Worked example using the form defaults

Suppose you use these example inputs: axion mass 5.70 µeV, local density 0.45 GeV/cm³, coupling 1 in units of 10⁻¹⁶ GeV⁻¹, magnetic field 8 T, cavity volume 0.20 m³, form factor 0.50, and quality factor 50,000. When those values are fed into the preserved page formula, the calculator returns an estimated signal power of about 2.53 × 10^-4 W. The exact formatting in the result box is scientific notation, so you will see approximately 2.53e-4 W.

Do not read that example as a realistic prediction for a state-of-the-art experiment. Read it as a consistency check on the page’s own model. The result gives you a reference point. If you double the cavity volume while changing nothing else, the output should double. If you move the magnetic field from 8 T to 10 T, the output should rise by the square of the ratio, not merely by 25%. Those are the comparisons this page is best at.

A simple way to use the calculator well is to repeat that kind of one-variable study for Q, C, or V. If the result does not move the way you expect, check the units and make sure you did not accidentally type a decimal in the wrong place. Scientific notation can hide those mistakes unless you look carefully at the exponent.

How to interpret the result

Once the result appears, ask three questions. First, is the unit what you expected? This page reports watts, so it is giving a power estimate, not a scan time, significance, or temperature. Second, does the direction of change make sense? Lower mass should increase the number in this model, higher density should increase it linearly, and stronger magnetic field should increase it quadratically. Third, is the scenario physically self-consistent enough for a quick comparison? A mathematically valid output can still be misleading if the assumed cavity geometry, field, and Q could not exist together in the same instrument.

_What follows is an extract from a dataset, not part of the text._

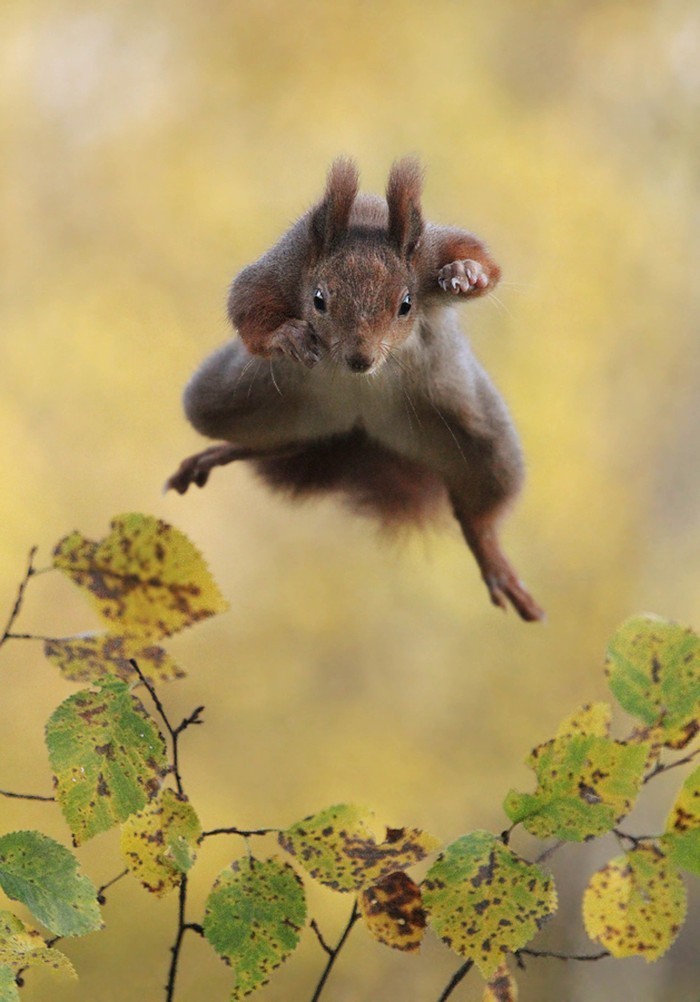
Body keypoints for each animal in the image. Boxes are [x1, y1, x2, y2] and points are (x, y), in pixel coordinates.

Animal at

The copy button is useful when you are iterating through several scenarios. Run a baseline case, copy the summary, then change just one parameter and copy again. That gives you a lightweight design log you can paste into a notebook, email, or lab chat. Even when the underlying model is simple, a written record of assumptions makes comparisons far more reliable.

Assumptions and limitations

This page is intentionally narrower than a full haloscope analysis package. It assumes the inputs already describe a tuned, resonant situation and that a single compact scaling law is enough for the question you are asking. That makes it fast and transparent, but it also creates limits. The script does not model receiver noise temperature, scan rate, bandwidth matching, form-factor frequency drift, cavity coupling to the receiver chain, magnet engineering limits, or the distinction between loaded and unloaded quality factor. It also does not check whether a chosen mass corresponds to a realistic cavity geometry.

Those limitations do not make the calculator useless. They define its best use case. Use it when you want to see how the signal estimate responds to parameter changes, when you are sanity-checking lecture notes, when you are comparing design directions at a back-of-the-envelope level, or when you want a quick demonstration of why haloscope experiments fight so hard for strong fields and excellent resonance. If you need an experimental forecast suitable for publication, hardware planning, or exclusion-curve work, treat this calculator as the first sketch rather than the final answer.

In short, the page is most trustworthy when you use it as a relative tool. Compare scenario A to scenario B. Look for strong versus weak dependencies. Identify which input dominates your uncertainty. Those are exactly the kinds of decisions a compact web calculator can support well.